# Using TF-IDF to classify song lyrics

In this notebook, we'll explore how we can use TF-IDF to classify songs in the Billboard Hot 100 playlist.

In a nutshell, the TF-IDF method characterizes how unique a particular term or set of terms might be to a particular document or set of documents compared to the general term frequency list of a larger body of documents.

Using TF-IDF we can generate

In [9]:
import numpy as np
import pandas as pd

Import the dataset (warts 'n all):

In [10]:
hot100 = pd.read_csv('hot_100_with_lyrics.csv')

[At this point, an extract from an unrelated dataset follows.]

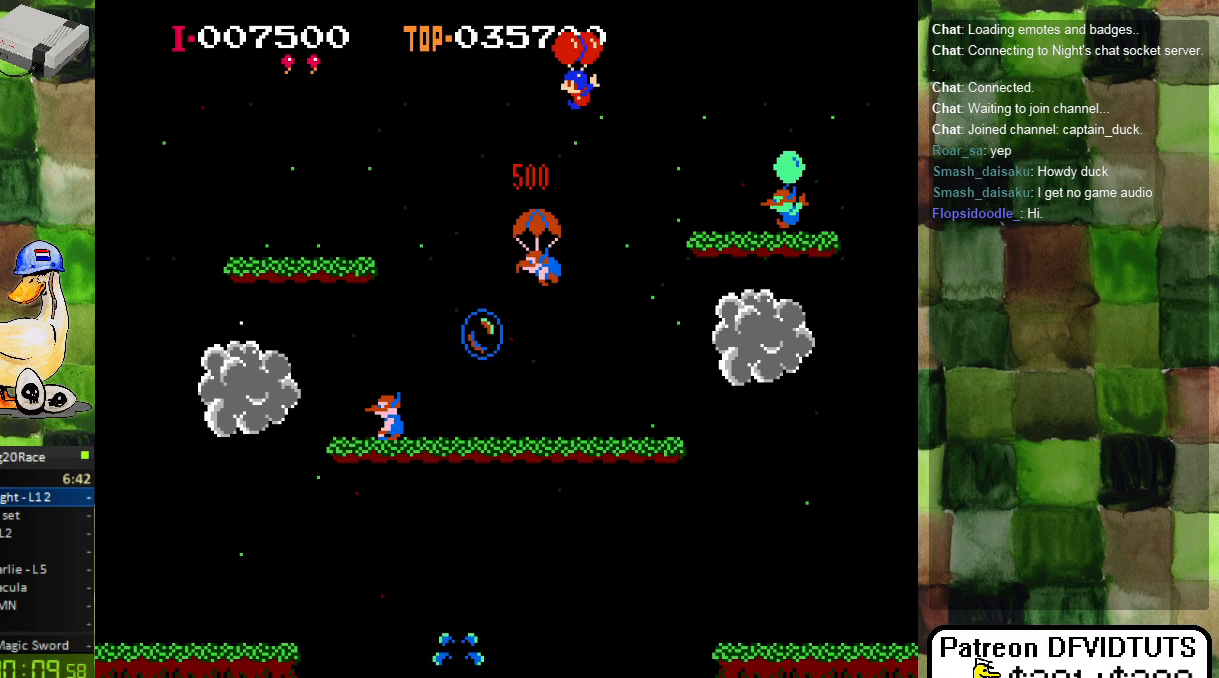
{"dt_ms": 500, "buttons": [], "events": [[33, "DPAD_LEFT", "up"]]}
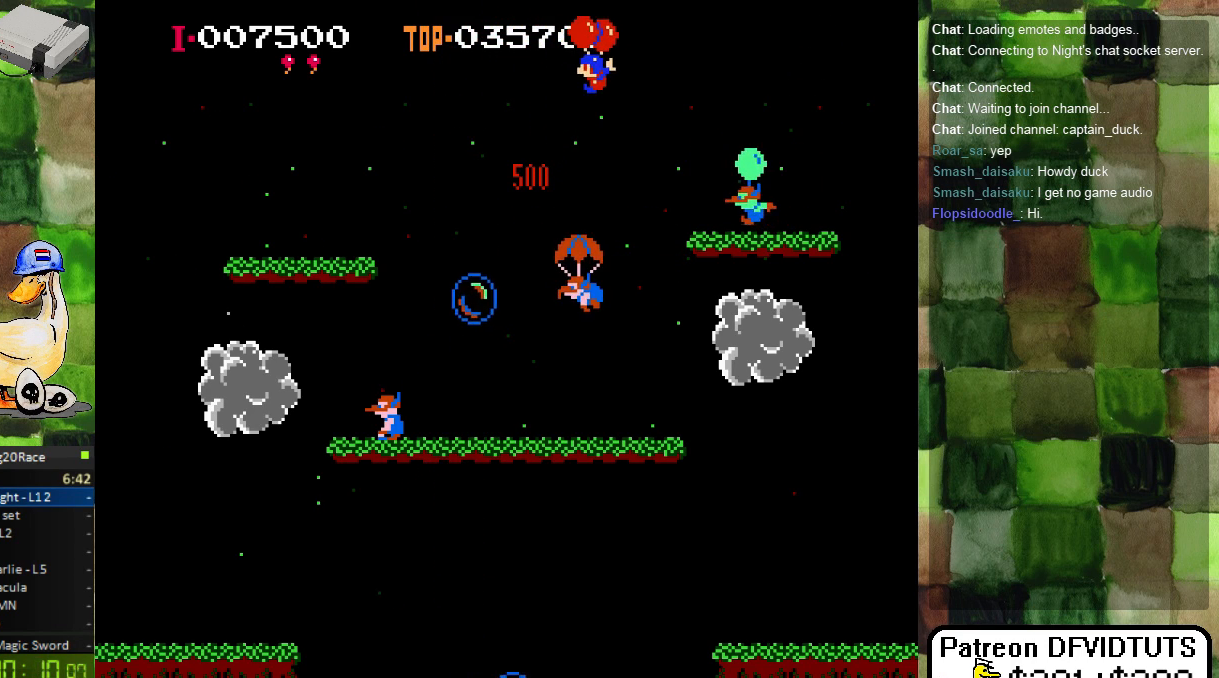
{"dt_ms": 500, "buttons": ["DPAD_RIGHT"]}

We've had considerable trouble consistently generating Genius.com urls to produce our set of lyrics, so we'll want to drop all the songs for which we could not currently find lyrics using our current methods.

In [11]:
hot100 = hot100[(hot100['lyrics'] != 'URL-ERROR-LYRICS-NOT-FOUND')]
len(hot100.index)

1022

As you see in the above table, the lyrics are at the right. As transcribed, they still appear with newlines (\n). Hence we will need to first remove the \n from each of these, as these do not matter for our purposes in this notebook. Here's a function that cleans up lyrics and returns the lyrics as a frequency list (dictionary) of words.

In [17]:
## Takes in a string of lyrics, cleans them a smidgeon, 
## and returns a frequency list of each word as a dictionary
def lyric_bagger(lyrics):
    word_list = lyrics.lower().split()
    #word_list.sort()
    frequencies = {}
    for word in word_list:
        if (word in frequencies):
            frequencies[word] += 1
        else:
            frequencies[word] = 1
    
    return frequencies

In [21]:
## Convert all the lyrics into a frequency dictionaries stored in fmtd_lyrics
lyrics = hot100['lyrics'].copy().tolist()

fmtd_lyrics = []
for l in lyrics:
    fmtd_lyrics.append(lyric_bagger(l))

Or, we could skip all that potentially and just use the [sklearn object TfidfVectorizer](https://scikit-learn.org/stable/modules/generated/sklearn.feature_extraction.text.TfidfVectorizer.html) that does this basically automatically. Why not? [This](https://scikit-learn.org/stable/auto_examples/text/plot_document_clustering.html#sphx-glr-auto-examples-text-plot-document-clustering-py) looks like a reasonable example to follow.

In [26]:
from sklearn.feature_extraction.text import TfidfVectorizer

## This tool seems to assume that we have a list and that each list is a separate document.
vectorizer = TfidfVectorizer()
X = vectorizer.fit_transform(lyrics)

print(vectorizer.get_feature_names())



In [11]:
## now let's try some very simple clustering

from sklearn.cluster import KMeans

In [12]:
kmeans = KMeans(n_clusters=9).fit(X)
kmeans.predict([[0, 0], [12, 3]])

ValueError: X has 2 features, but KMeans is expecting 11682 features as input.

In [13]:
labels = KMeans.predict(kmeans)

TypeError: predict() missing 1 required positional argument: 'X'